ただ、4-4-2の守備に必要なコレクティブなゾーンの受け渡しがまだ整ってなく、中盤の守備ラインにギャップができる傾向にあります。もちろん練度は時間と実戦が解決してくれると思います。



4-4-2の場合の攻撃は、ほぼボランチを経由していました。攻撃パターンは主に二つ。ボランチからダイレクトにダイアゴナルなクロスで逆サイドのアタッカーを狙うミドルカウンター。もしくはサイドで基点を作り縦に崩すパターンです。選手の組み合わせでパターンも変わると思いますので、ここは参考程度に捉えます。



数字で興味深いのは、ショッツ・オン・ゴールの割合の高さです。シュートが上手くなったというよりかは、崩し切れていると見たほうがいいと思います。



マルチロールもニューヒロシ東京の新しい取り組みかもしれません。出場時間中一度もポジションを変えなかったのは、GKを除くとたぶんモリゲと遼一と駒野と諒也とサンダサだけです。
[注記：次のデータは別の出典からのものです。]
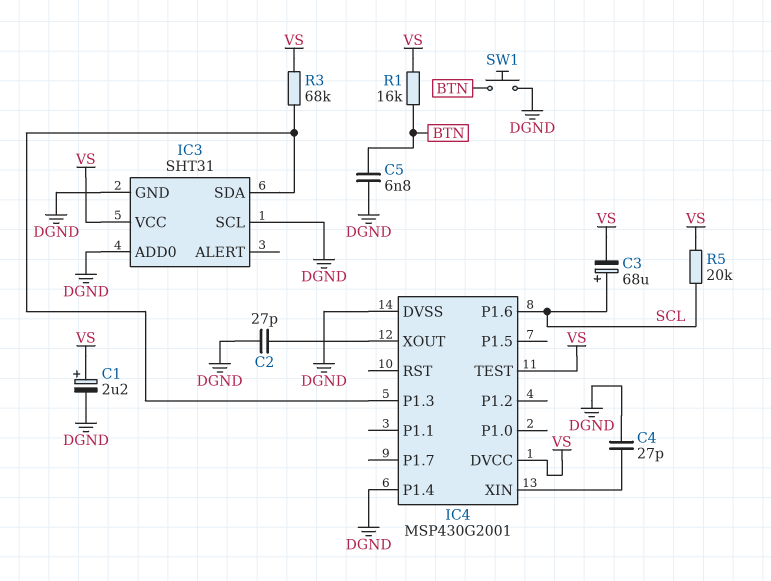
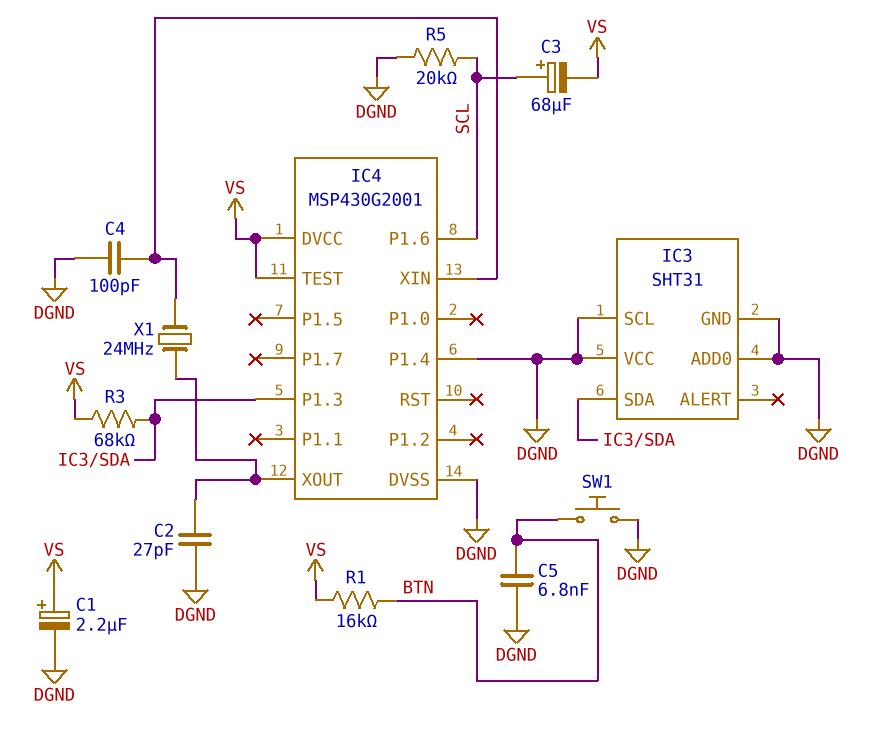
C4: 27pF (DGND, IC4/XIN) -> 100pF (DGND, IC4/XIN)
IC3 pin VCC: VS -> DGND
R5: 20k (SCL, VS) -> 20k (DGND, SCL)
X1: none -> 24MHz (IC4/XIN, IC4/XOUT)

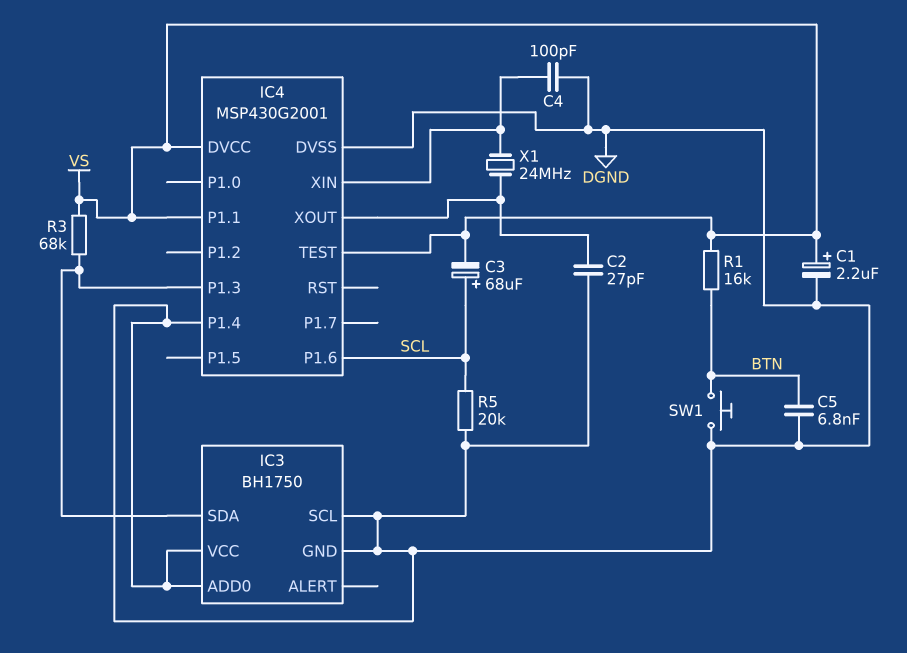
IC3: SHT31 -> BH1750
IC4 pin P1.1: none -> VS

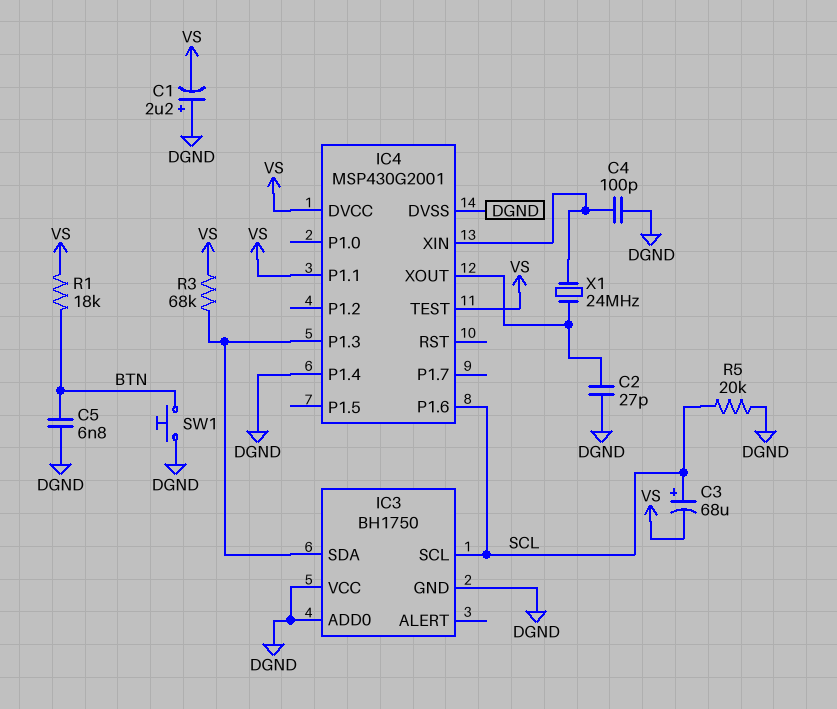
C1: 2.2uF (plus VS, minus DGND) -> 2.2uF (plus DGND, minus VS)
IC3 pin SCL: DGND -> SCL
R1: 16k (BTN, VS) -> 18k (BTN, VS)

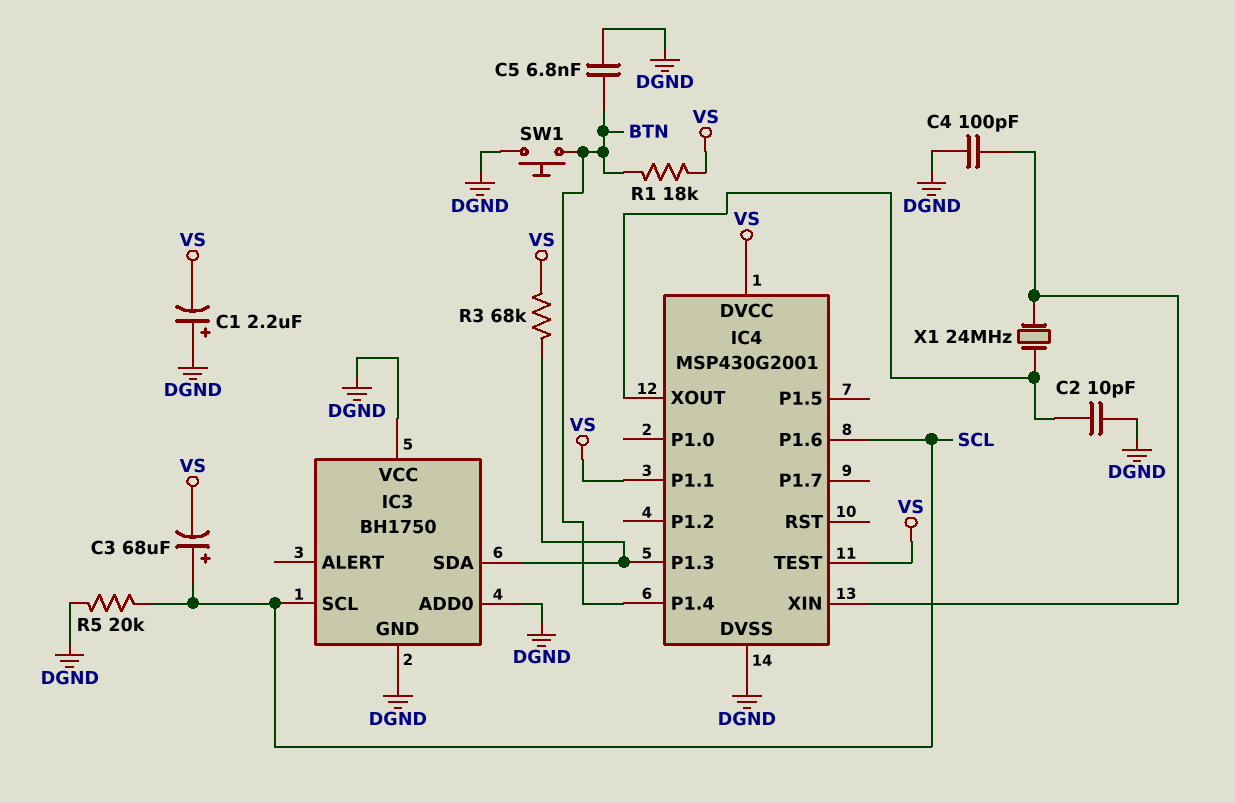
C2: 27pF (DGND, IC4/XOUT) -> 10pF (DGND, IC4/XOUT)
IC4 pin P1.4: DGND -> BTN

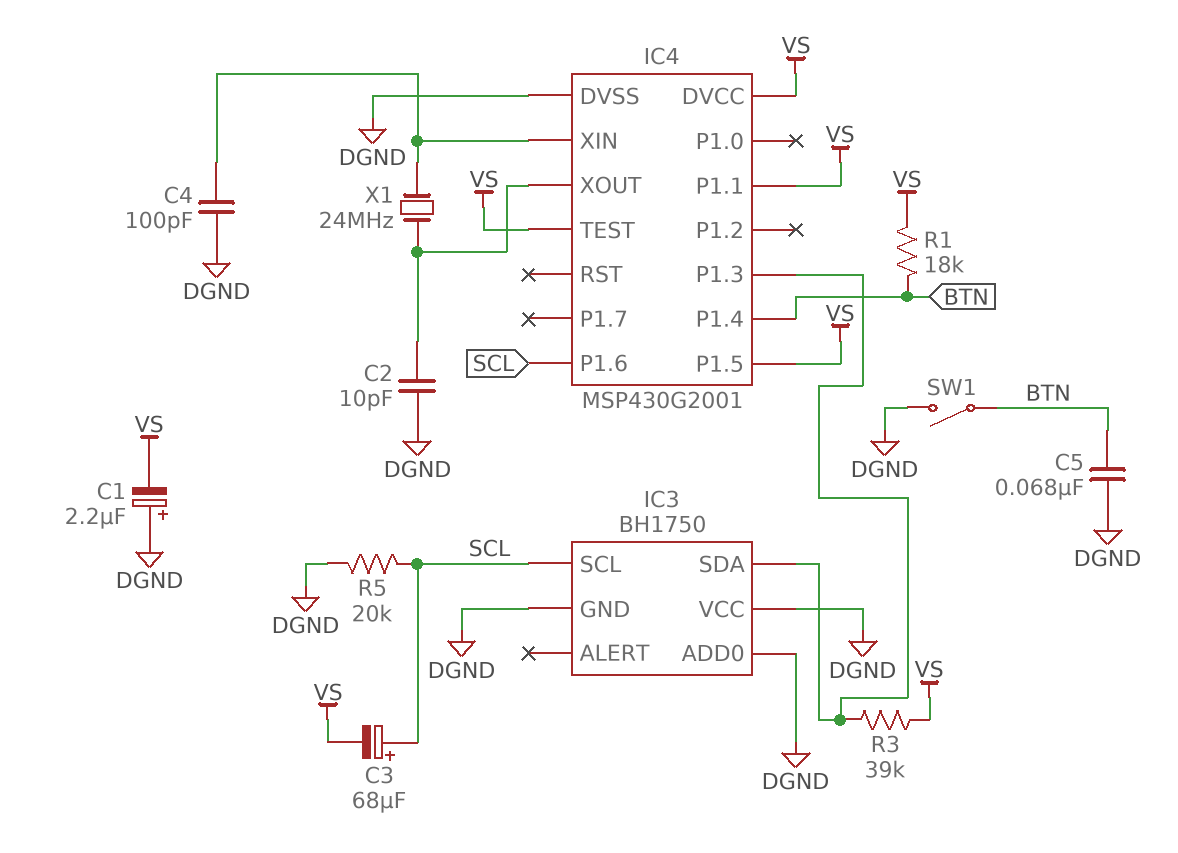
C5: 6.8nF (BTN, DGND) -> 68nF (BTN, DGND)
IC4 pin P1.5: none -> VS
R3: 68k (IC3/SDA, VS) -> 39k (IC3/SDA, VS)
SW1: button (BTN, DGND) -> switch (BTN, DGND)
もちろんフィッカデンティさんのように選手を固定化すると練度を極大化できるメリットがありますけど、ターンオーバーは必須ですので、期待したいと思います。草民が三つ、志有人、拳人、拓馬、羽生、バーンズが二つ。そんな選手たちが絡んだ決勝ゴールが生まれます。70分。達也のスローインからはじまった、自陣からのビルドアップ。諒也の長い縦フィードが左奥深くに走りこんだ拓馬に収まります。アタッキングサードに入ります。拓馬は、上がってきた諒也、志有人とのパス交換で崩しのタイミングをはかります。諒也のパスを拓馬がワンタッチで前方に流し込み、攻撃スイッチが押されました。走り込んだ志有人がゴールライン際で追いつき、マイナスの折り返しを羽生に送ります。羽生はダイレクトでシュート。これは金山にはじかれますけど、こぼれたボールにバーンズがつめていました。札幌1-2東京。今年初勝利は、華麗さと泥臭さを具有する逆転勝利でした。



まだまだ未完成の状態だろうとは思いますけど、ヒロシはぼくらに期待をもたせてくれるサッカーを観せてくれたと思います。シェイクダウンとしては上々でしょう。いろいろチームとしての完成度を高める課題はあると思いますけど、フレームとしては十分に優勝争いを狙えそうな予感がします。公式タイトルマッチのスタートをワクワクしながら待ちたいと思います。